Yes. The gateway will be optional just like it currently is. The use case is
private networks that do not have a default route.

> > +
> > +**subnet**: A subnet is the above L3 info plus some additional information
> > +(see below).
> > +
> > +**ip**: A valid IP should reside in a network's subnet, and should not
> > +be used by more than one instance. An IP can be either obtained dynamically
> > +from a pool or requested explicitly from a subnet (or a pool).
> > +
> > +**range**: Sequential IPs inside one subnet calculated either from the
> > +first IP and a size (e.g. start=192.0.2.10, size=10) or the first IP and
> > +the last IP (e.g. start=192.0.2.10, end=192.0.2.19). A single IP can
> > +also be thought of as an IP range with size=1 (see configuration
> > +changes).
> > +
> > +**reservations**: All IPs that are used by instances in the cluster at
> > +any time.
> > +
> > +**external reservations**: All IPs that are supposed to be reserved
> > +by the admin for either some external component or specific instances.
> > +If one instance requests an external IP explicitly (ip=192.0.2.100),
> > +Ganeti will allow the operation only if ``--force`` is given. Still, the
> > +admin can externally reserve an IP that is already in use by an
> > +instance, as happens now. This helps to reserve an IP for future use and
> > +at the same time prevent any possible race between the instance that
> > +releases this IP and another that tries to retrieve it.

§ **Provided material**
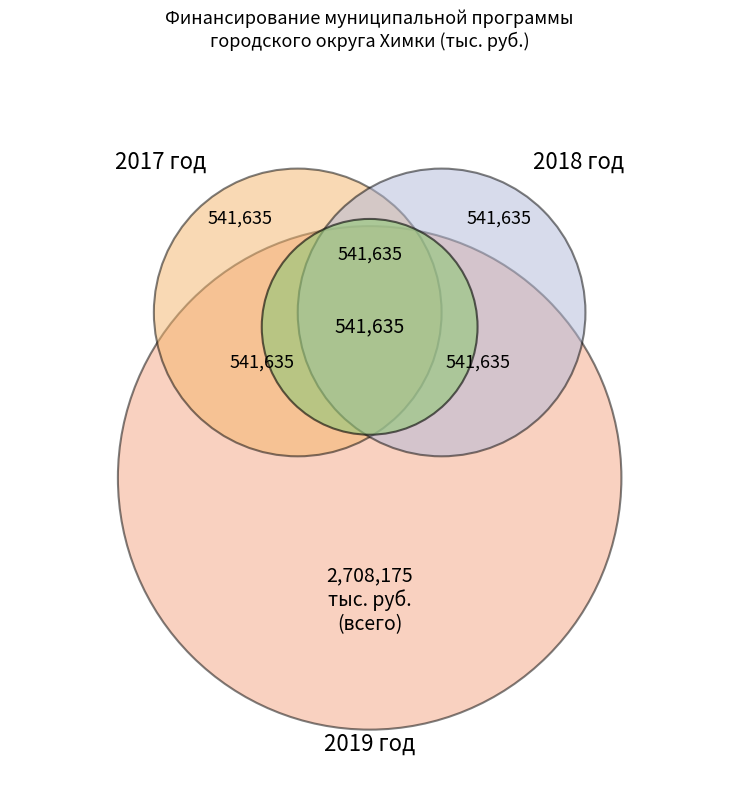

Is there any slice that represents more than half of the pie?

Yes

§ **Problem to work on**
Continue the Ganeti design discussion of subnets, IPs and reservations, picking up right after its last sentence.

§ **Response to this task**
> > +
> > +**pool**: A (range, reservations, name) tuple from which instances can
> > +dynamically obtain an IP. Reservations is a bitarray with
> > +length the size of the range, and is needed so that we know which IPs
> > +are available at any time without querying all instances. The use of
> > +name is explained below. A subnet can have multiple pools.
> > +
> > +
> > +Split L2 from L3
> > +++++++++++++++++
> > +
> > +Currently networks in Ganeti do not separate L2 from L3. This means
> > +that one cannot use L2 only networks. The reason is because the CIDR
> > +(passed currently with the ``--network`` option) and the derived IP pool
> > +are mandatory. This design makes L3 info optional. This way we can have
> > +an L2 only network just by connecting a Ganeti network to a nodegroup
> > +with the desired `mode` and `link`. Then one could add one or more subnets
> > +to the existing network.
> > +
> > +
> > +Multiple Subnets per Network
> > +++++++++++++++++++++++++++++
> > +
> > +Currently the IPv4 CIDR is mandatory for a network. Also a network can
> > +obtain at most one IPv4 CIDR and one IPv6 CIDR. These restrictions will
> > +be lifted.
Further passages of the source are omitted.